There are signs that US wage growth is moderating, but should it pickup again, the industrial and consumer sectors on the S&P 500 would face the greatest risk to their earnings, Goldman Sachs said in a Tuesday research note.
The tightest labor market in postwar history was highlighted in July’s nonfarm payrolls report that featured the creation of 528,000 jobs, more than double than was anticipated by economists. Goldman Sachs said its economists’ Wage Tracker shows wage growth running at a pace of 5.5% year over year.
However, the investment bank said, a recent decline in job openings and a downward inflection in wage surveys are potential signs that the risk to profits from rising wages may have peaked.
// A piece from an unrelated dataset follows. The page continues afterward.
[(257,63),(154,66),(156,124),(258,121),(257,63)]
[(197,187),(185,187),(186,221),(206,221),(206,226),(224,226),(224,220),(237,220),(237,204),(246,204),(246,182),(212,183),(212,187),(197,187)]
“Our economists expect the labor market to gradually rebalance and for wage growth to moderate. However, if wage growth remains surprisingly strong, low labor cost stocks should outperform,” Ben Snider, senior strategist on Goldman’s US portfolio strategy team, said in the note.
The firm said its analysis of company-reported data on employee compensation suggests that an acceleration in wage growth by 100 basis points would reduce S&P 500 per-share earnings by roughly 1%. The impact, however, varies across sectors.
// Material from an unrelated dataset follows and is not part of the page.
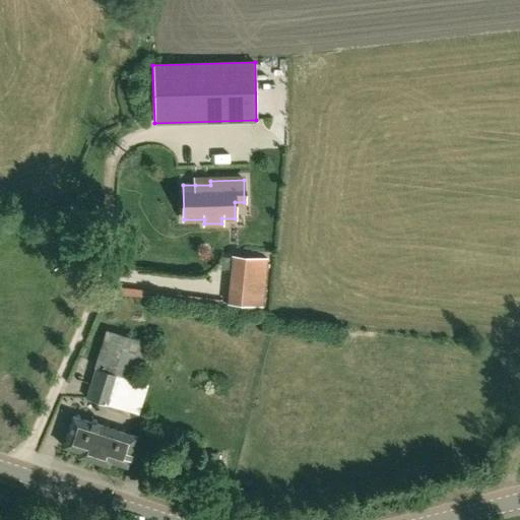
[(233,305),(267,306),(268,256),(234,255),(233,305)]
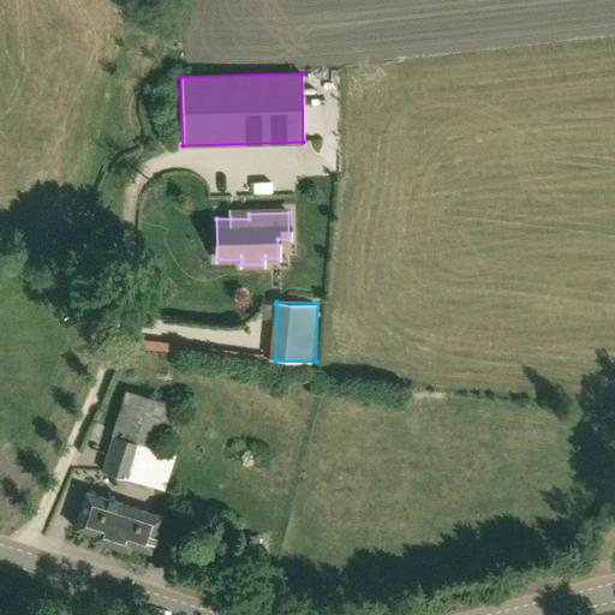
[(103,412),(93,449),(105,454),(100,471),(156,490),(167,454),(160,451),(174,406),(125,390),(117,417),(103,412)]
Industrials and consumer stocks face the largest earnings risk from rising pay, while energy and real estate stocks are the most insulated. “The vulnerability of corporate earnings depends on revenue trends, labor cost exposures, and profit margins,” said Snider.
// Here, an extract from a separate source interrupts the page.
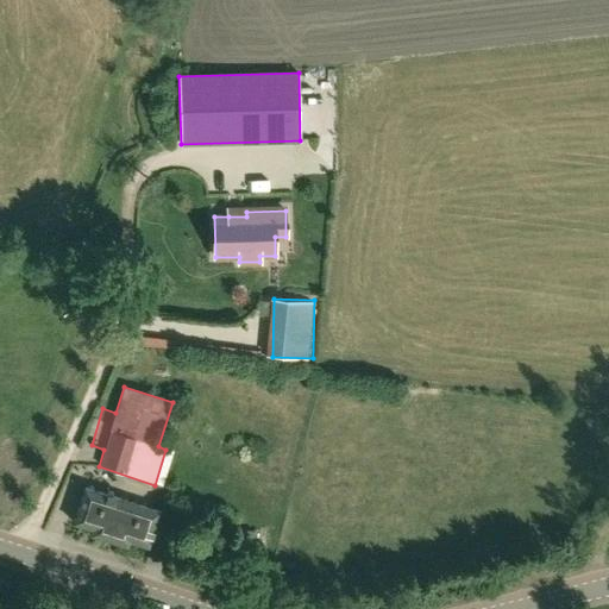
[(93,529),(90,534),(127,546),(130,540),(149,546),(159,510),(85,488),(74,523),(93,529)]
Within the S&P 500, industrials have low margins and the highest exposure to labor costs, which account for 21% of the sector’s revenue.
A 1% rise in labor costs, all else equal, would cut the industrial sector’s earnings by 1.4%, the largest sensitivity of any sector. Earnings for consumer staples and discretionary groups would be reduced by 1% and 0.8%, respectively.
While the information technology sector also has high labor costs relative to revenues, it has the highest EBIT margins among sectors and that would result in a 0.5% reduction in earnings should wage growth accelerate by 100 basis points.
Energy, meanwhile, is the least exposed largely because of expanding EBIT margins after the surge in oil prices. Energy per-share earnings would “only suffer a 0.2% earnings hit” compared with 0.5% last year, when the sector’s margins were much lower, said Goldman.
Goldman’s economists expect wage growth to slow to 3.5% by 2024. “For context, wage growth peaked at roughly 3.2% during the last cycle in 2019,” it said.
Small-cap stocks, which are generally more exposed to economic developments, are more vulnerable than large-caps to wage pressures, the bank said.